[Exercise description] Quote every one of the entries below verbatim, keeping each line unchanged.

Dataset rows
○ ○ ○

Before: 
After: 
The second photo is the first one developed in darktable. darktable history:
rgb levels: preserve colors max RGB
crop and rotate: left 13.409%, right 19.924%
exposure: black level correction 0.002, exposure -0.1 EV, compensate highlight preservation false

○ ○ ○

[The response]
Before: 
After: 
The second photo is the first one developed in darktable. darktable history:
rgb levels: preserve colors max RGB
crop and rotate: left 13.409%, right 19.924%
exposure: black level correction 0.002, exposure -0.1 EV, compensate highlight preservation false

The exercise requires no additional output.